In a five-week span, McNabb has gone from being benched to being a playoff quarterback.
Of course he was bitter.
It's like reading your name in the obituaries and screaming loudly that you are far from dead -- yet nobody believes it.
"They've (critics) thrown me out, they ran me over, spit on me, but you know what, I just continue to prevail," McNabb said. "I just continue to keep my chin high."
Were it not for a strange and amazing turn of events Sunday, the Eagles would be heading to the offseason still being questioned, McNabb the leader of all of that.

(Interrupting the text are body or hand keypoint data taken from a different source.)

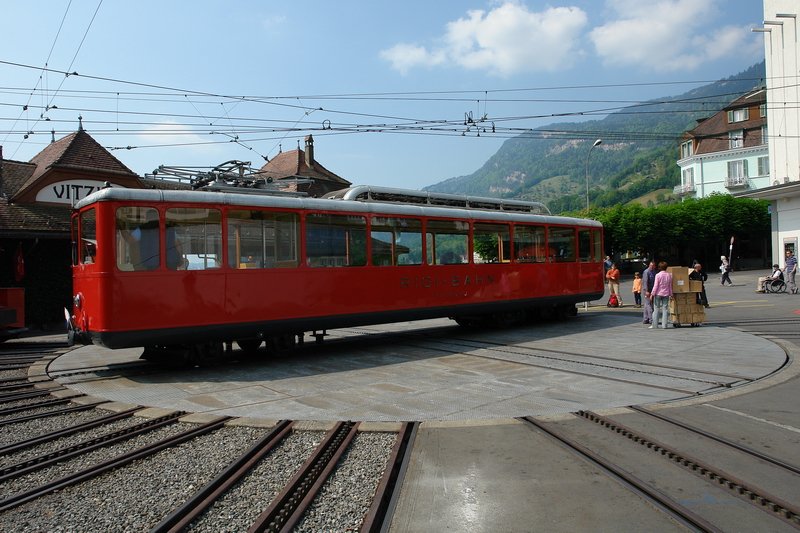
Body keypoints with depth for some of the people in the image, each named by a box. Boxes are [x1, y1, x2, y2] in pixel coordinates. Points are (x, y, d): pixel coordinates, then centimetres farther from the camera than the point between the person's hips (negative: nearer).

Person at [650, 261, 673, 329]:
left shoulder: (658, 275, -10)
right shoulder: (669, 275, 2)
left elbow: (655, 286, -10)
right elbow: (670, 286, 8)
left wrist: (652, 294, -5)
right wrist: (671, 294, 16)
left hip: (658, 294, -3)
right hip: (666, 294, 3)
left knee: (656, 309, 3)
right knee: (665, 309, 5)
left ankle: (655, 324, 4)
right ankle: (664, 325, 3)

The Eagles needed the Tampa Bay Buccaneers to lose to the Oakland Raiders at home and the Chicago Bears to lose to the Houston Texans to have a chance to make the playoffs.
When they both happened before kickoff of the Eagles-Cowboys game, the Eagles took the field and played with a fury to earn their way into the postseason tournament. As the sixth seed, they will play the Minnesota Vikings next Sunday in Minneapolis.
"I'm going to A.C. (Atlantic City) to put a lot of money on black," guard Todd Herremans said. "The stars are aligned."